Monday, March 16, 2009

Applesauce I (p. 216) and Kumquat compote (p. 225)

Applesauce I (p. 216) was a recipe that had been on my to-make list for a long time. My method of grocery shopping is to flip through TJOC, make a list of all the recipes I think look interesting, and buy ingredients for those recipes at the store. I had bought the apples for applesauce about ten times without ever getting around to making the recipe. I figured it was finally time.

I use our apple corer all the time but never for apples. It's a really good way to quickly slice up a potato if you don't mind having one wedge that is a cylinder (I don't). This time, though, the corer got used for Empire apples.

The apples were combined with a little water, some lemon juice, and half a cinnamon stick.

(As an aside, I learned a lot from the wikipedia entry on cinnamon sticks. Apparently, cinnamon sticks are the inner bark of the cinnamon tree rolled into quills.)

When the apples started to fall apart, I added brown sugar. Eventually the sauce thickens.

I don't have a final picture, but I used the immersion blender to make the applesauce more smooth. Delicious! The cinnamon flavor wasn't very strong, which was great, because it's one of my least favorite spices. And it was really easy.
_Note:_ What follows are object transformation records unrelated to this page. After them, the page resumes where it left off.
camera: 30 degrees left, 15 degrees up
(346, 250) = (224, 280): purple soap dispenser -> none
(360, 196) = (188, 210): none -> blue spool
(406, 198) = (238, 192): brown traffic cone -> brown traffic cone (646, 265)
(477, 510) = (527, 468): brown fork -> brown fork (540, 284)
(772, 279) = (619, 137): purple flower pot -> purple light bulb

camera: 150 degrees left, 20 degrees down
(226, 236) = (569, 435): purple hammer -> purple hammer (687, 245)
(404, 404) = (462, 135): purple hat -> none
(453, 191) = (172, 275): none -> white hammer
I've been trying to knock items off the randomized list as fast as I can because I really want to make a new list (it's exciting to see what's on it!). One of the pages included Oranges in syrup and Kumquat compote (p. 225). I had never had a kumquat before and, to be honest, I know nothing about them. How do you even pronounce kumquat? TJOC says that they aren't actually citrus fruits, which is bizarre, because they look, smell, and taste like tiny, strong oranges. And they can be eaten whole, which is terrific because it would be really difficult to peel such tiny fruit.

Kumquat compote only had three ingredients so I decided to make it. Two cups of kumquats went into cold water and were brought to a boil.
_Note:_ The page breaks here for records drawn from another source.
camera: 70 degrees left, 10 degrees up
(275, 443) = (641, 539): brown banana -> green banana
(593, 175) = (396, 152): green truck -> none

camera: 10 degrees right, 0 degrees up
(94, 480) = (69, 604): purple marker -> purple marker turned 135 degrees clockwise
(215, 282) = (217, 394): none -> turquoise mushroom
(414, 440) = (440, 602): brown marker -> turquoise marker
They were then drained and sliced. Any seeds were removed (a pain, the seeds were really small). Two cups of water and a cup of sugar were combined and brought to a boil, then the kumquats were added.

About five minutes later, the compote was done. Delicious! Nice and sugary. Much like the pickled grapes, this is a recipe that quickly disappears. Josh liked to use some of the compote in his smoothies and said it brightened all the flavors.